Eine Bundesministerin, die gegen geltendes Recht verstößt, wäre rücktrittsreif. Bei ihrer Ernennung im Jänner 2020 gelobte Leonore Gewessler, „die Verfassung und alle Gesetze der Republik getreulich zu beobachten“. Nach Meinung der ÖVP – basierend auf der Rechtsansicht des Verfassungsdienstes im Kanzleramt  – hat sie dieses Gelöbnis durch ihre Zustimmung im EU-Rat gebrochen, da sie einen Beschluss der Länder ignorierte und sich nicht mit dem Landwirtschaftsministerium ins Einvernehmen setzte. ÖVP-Generalsekretär Christian Stocker kündigte eine Strafanzeige wegen Amtsmissbrauch an. Gewessler selbst wähnt sich auf Basis privater Gutachten im Recht.

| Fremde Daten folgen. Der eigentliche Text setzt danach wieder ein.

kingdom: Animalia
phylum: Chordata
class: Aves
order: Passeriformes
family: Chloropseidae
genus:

Moralisch untadelige Personen

Für Gewessler steht – zeitversetzt – viel auf dem Spiel. Irgendwann in den kommenden Jahren wird ein Höchstgericht ein Urteil fällen. Wenn sie verliert, ist ihre politische Karriere – falls sie dann noch  ein Amt oder Mandat innehat – zu Ende. Die Grünen dulden, wie man seit dem von ihnen erzwungenen Rücktritt von Sebastian Kurz weiß, nur „moralisch untadelige Personen“ (Klubobfrau Sigrid Maurer) in Spitzenfunktionen. Eine Politikerin, die als Ministerin einmal der Meinung war, das Recht habe ihrer Politik zu folgen, wäre untragbar.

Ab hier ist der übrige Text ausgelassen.